Given that the clinical performance is inherited from the predicate device BP3MW1-4X(R), the following points relate to the type of study that would have been performed for that predicate device to meet the ANSI/AAMI IEC81060-2 standard, which is referenced. The document for K153077 does not provide the specific details for that predicate device's study.

1. Sample size used for the test set and the data provenance:

   • Sample Size: Not specified in this 510(k) summary for the predicate device's clinical validation. The ANSI/AAMI IEC81060-2 standard typically requires a minimum of 85 participants for clinical validation.
   • Data Provenance: Not specified. Clinical validation studies for such devices are typically prospective, conducted in a clinical setting.

2. Number of experts used to establish the ground truth for the test set and the qualifications of those experts:

   • Number of Experts: Not specified. For blood pressure monitor validation studies (e.g., against ANSI/AAMI IEC81060-2), at least two trained observers (e.g., physicians or nurses) are typically used for reference auscultatory measurements.
   • Qualifications: "Trained observers" who are specifically skilled in auscultatory blood pressure measurement.

3. Adjudication method for the test set:

   • Adjudication Method: Not explicitly stated. In blood pressure validation studies using multiple observers, differences between the observers' readings are typically handled by averaging the readings if they are within a specified tolerance, or by discarding the measurement if they are outside a tolerance, or by having a third observer adjudicate.

4. If a multi reader multi case (MRMC) comparative effectiveness study was done:

   • MRMC Study: No. This type of study (MRMC) is generally for diagnostic imaging devices assessing reader performance. Blood pressure monitor validation primarily focuses on the device's accuracy in comparison to a reference standard, not on human reader improvement with AI assistance.

5. If a standalone (i.e. algorithm only without human-in-the-loop performance) was done:

   • Standalone Performance: Yes, the clinical validation is a standalone performance assessment of the oscillometric algorithm against the auscultatory reference. The "algorithm only" aspect is inherent in the device's automated function.

6. The type of ground truth used:

   • Ground Truth: Expert consensus auscultatory readings obtained concurrently by trained observers using a mercury sphygmomanometer or validated equivalent are the standard ground truth for blood pressure monitor validation according to ANSI/AAMI IEC81060-2.

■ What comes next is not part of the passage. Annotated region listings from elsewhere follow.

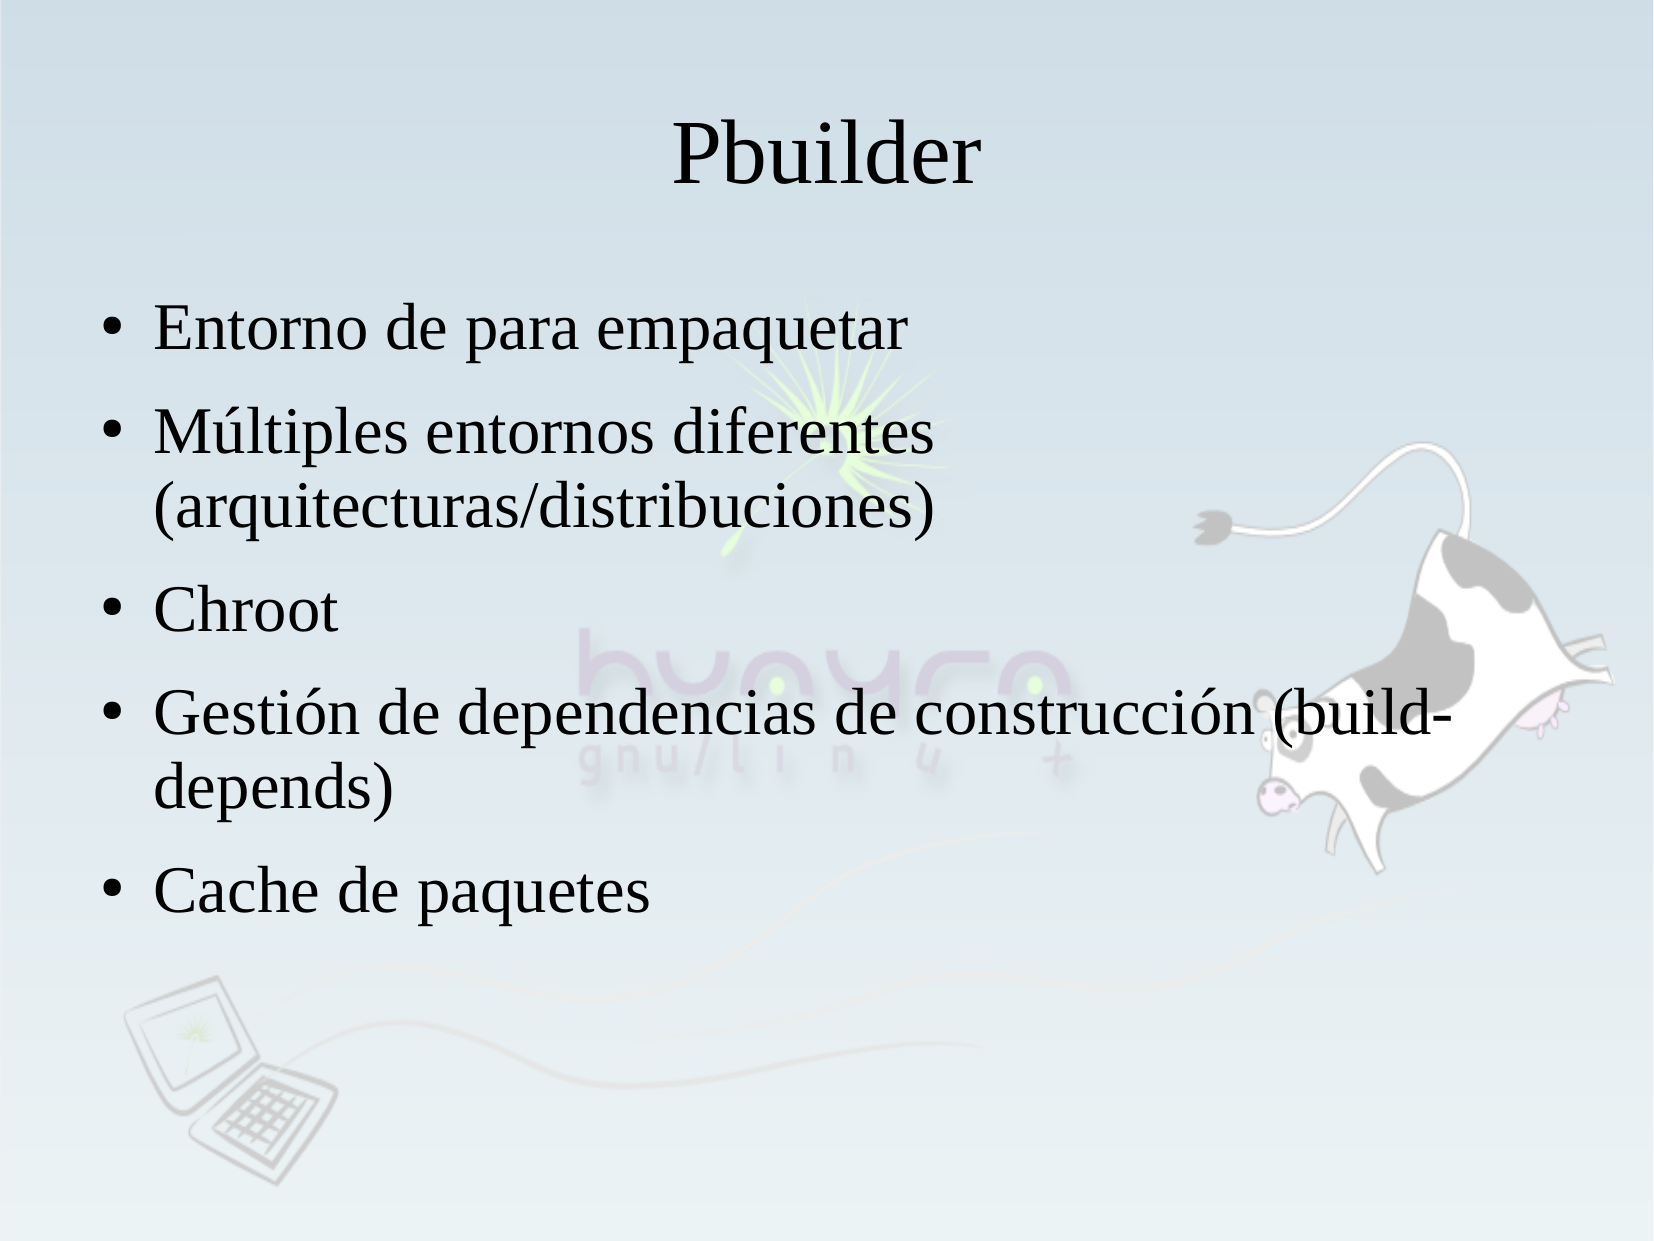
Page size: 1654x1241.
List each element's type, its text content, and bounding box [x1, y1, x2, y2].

title Pbuilder [82, 49, 1571, 257]
picture [0, 0, 1654, 1241]
list Entorno de para empaquetar Múltiples entornos diferentes (arquitecturas/distribuciones) Chroot Gestión de dependencias de construcción (build-depends) Cache de paquetes [82, 290, 1538, 1010]
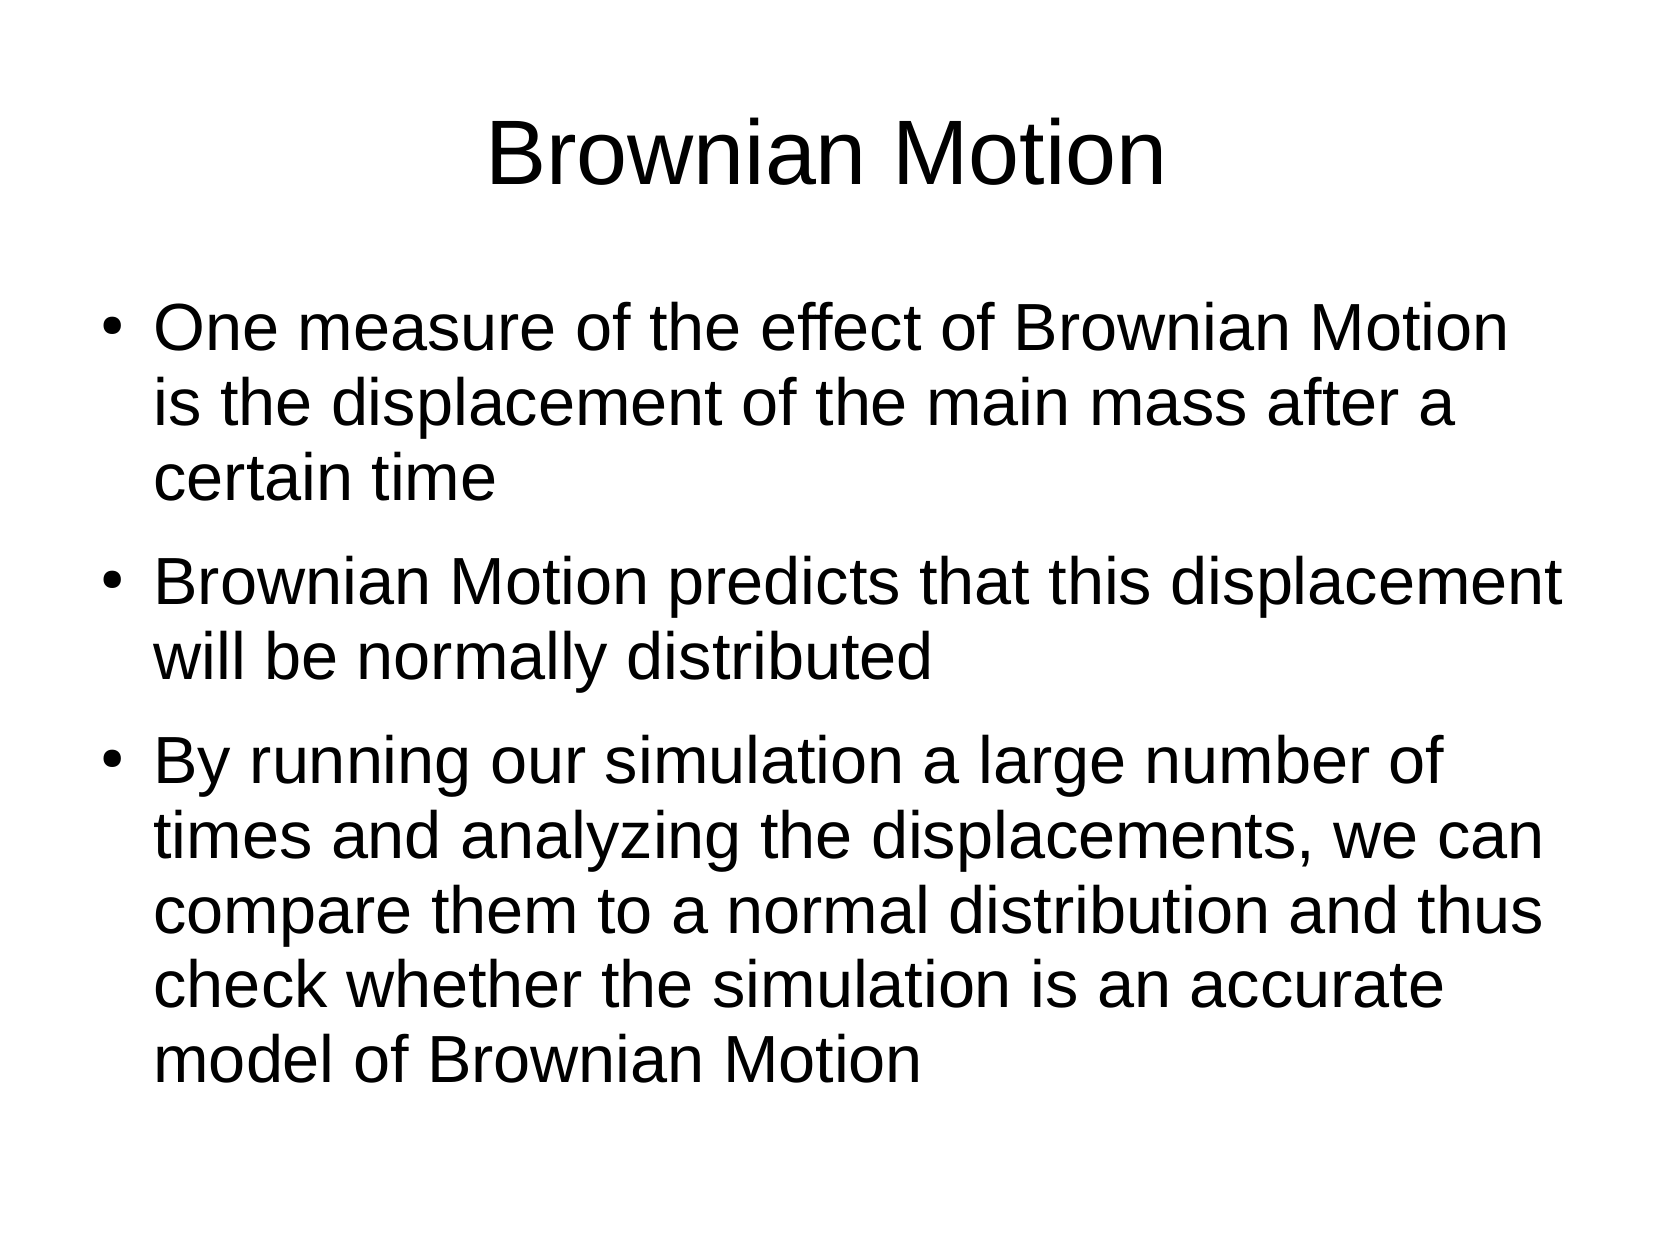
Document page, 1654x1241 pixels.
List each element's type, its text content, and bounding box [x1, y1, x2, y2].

list One measure of the effect of Brownian Motion is the displacement of the main mass after a certain time Brownian Motion predicts that this displacement will be normally distributed By running our simulation a large number of times and analyzing the displacements, we can compare them to a normal distribution and thus check whether the simulation is an accurate model of Brownian Motion [82, 290, 1571, 1171]
title Brownian Motion [82, 49, 1571, 257]
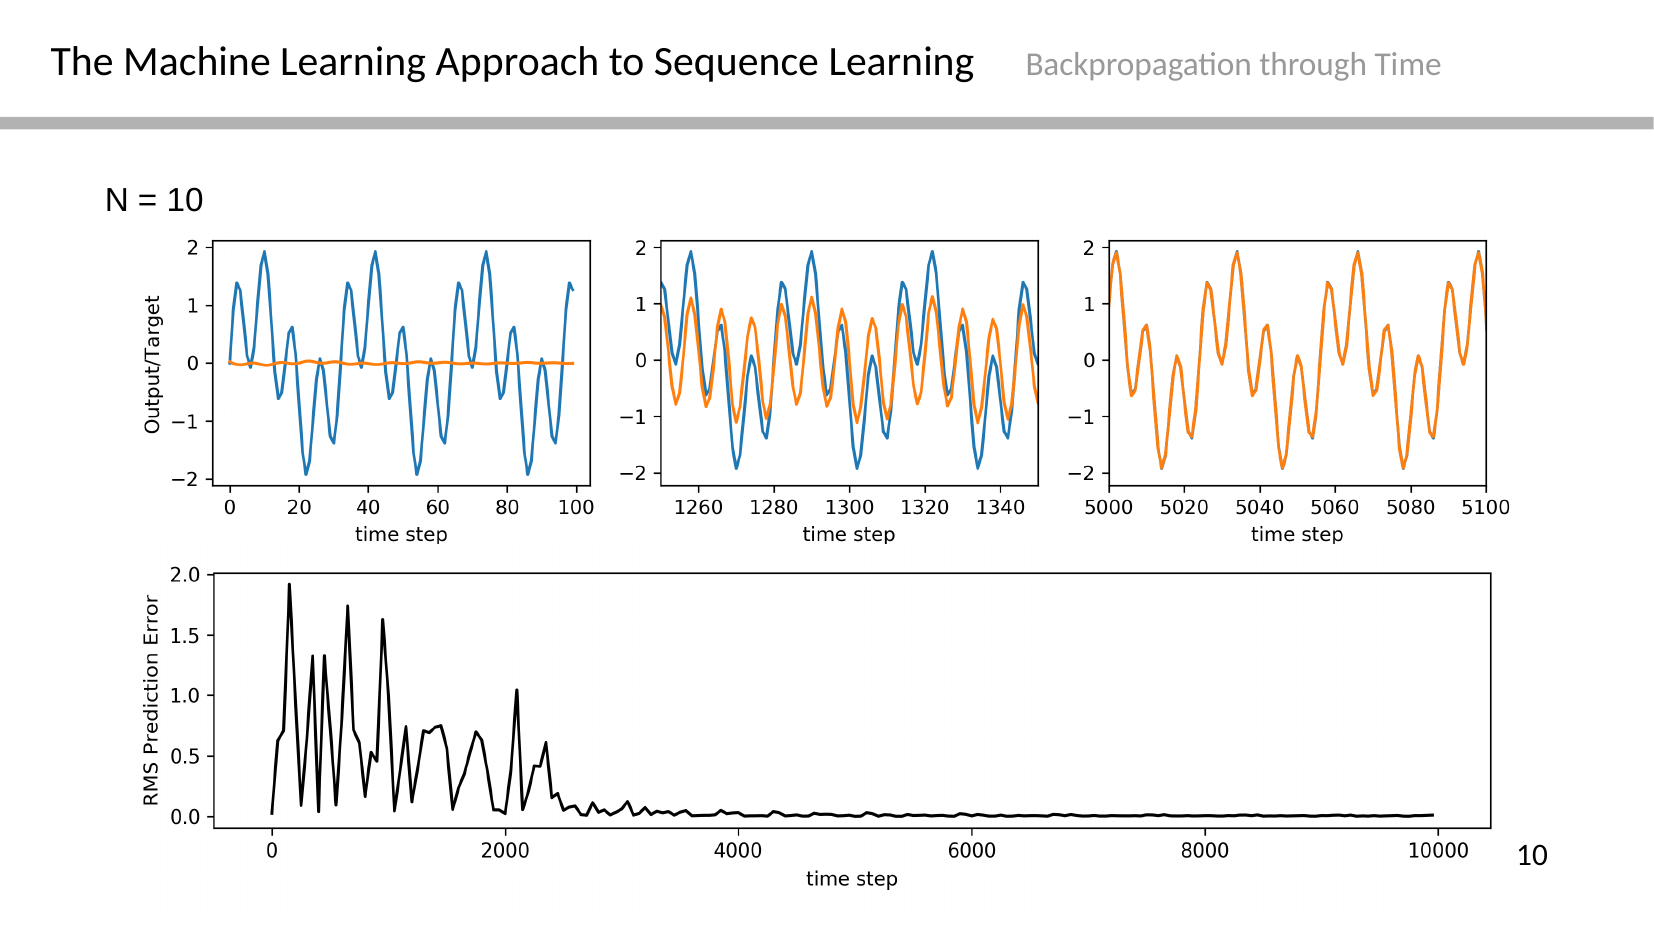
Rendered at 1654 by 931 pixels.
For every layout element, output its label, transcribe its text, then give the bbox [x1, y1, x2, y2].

text_box <number> [1501, 835, 1654, 906]
text_box The Machine Learning Approach to Sequence Learning Backpropagation through Time [35, 37, 1516, 94]
text_box N = 10 [90, 173, 301, 231]
picture [121, 214, 1532, 914]
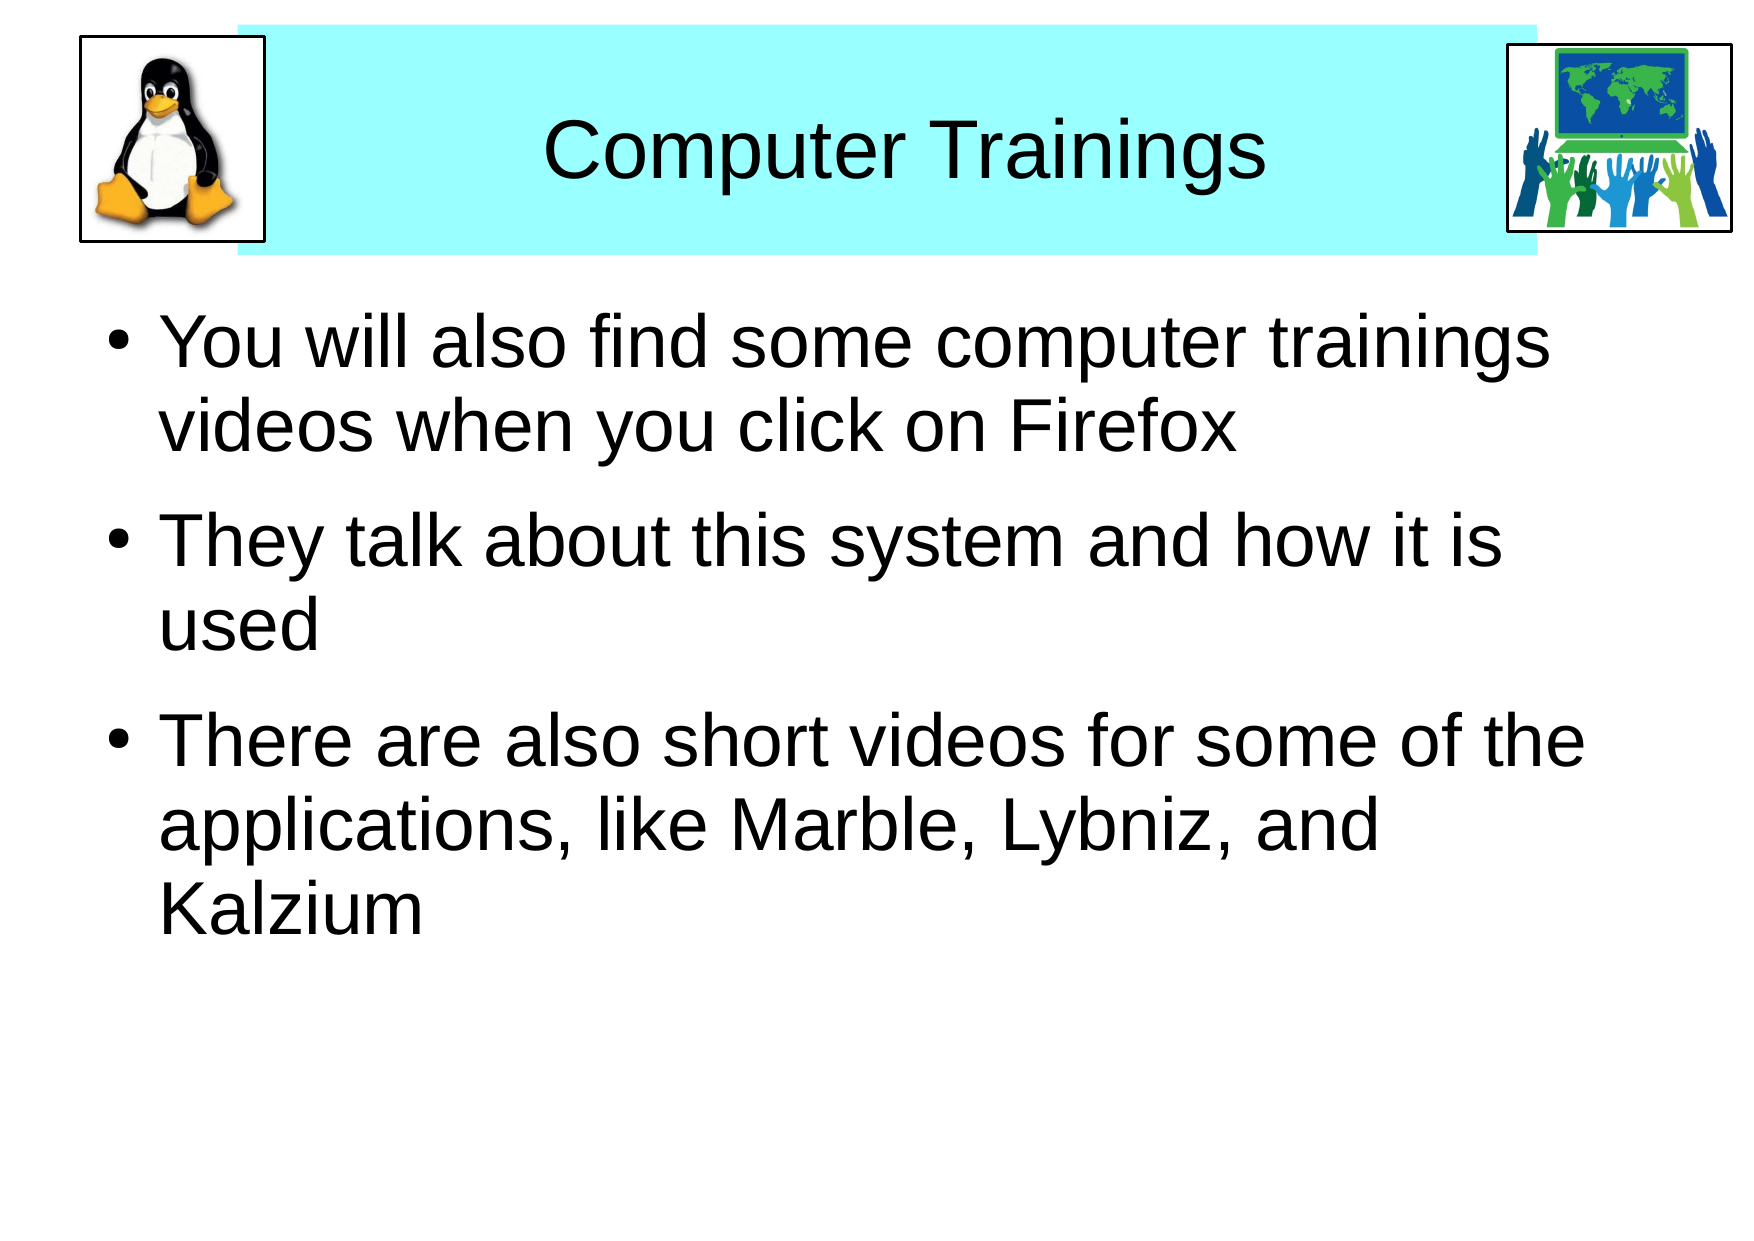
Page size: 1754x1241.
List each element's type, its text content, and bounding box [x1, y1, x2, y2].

picture [82, 38, 263, 240]
picture [1509, 46, 1730, 230]
title Computer Trainings [294, 47, 1516, 252]
list You will also find some computer trainings videos when you click on Firefox They talk about this system and how it is used There are also short videos for some of the applications, like Marble, Lybniz, and Kalzium [87, 299, 1667, 1019]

7. The sample size for the training set:

   • Training Set Sample Size: Not specified. Blood pressure monitor algorithms are typically developed using internal datasets, and the clinical validation (as discussed above) is usually a separate external validation.

8. How the ground truth for the training set was established:

   • Training Set Ground Truth: Not specified in this document. During algorithm development, it would likely involve carefully measured blood pressure data (potentially also using auscultatory reference) from a diverse population to train and optimize the oscillometric algorithm.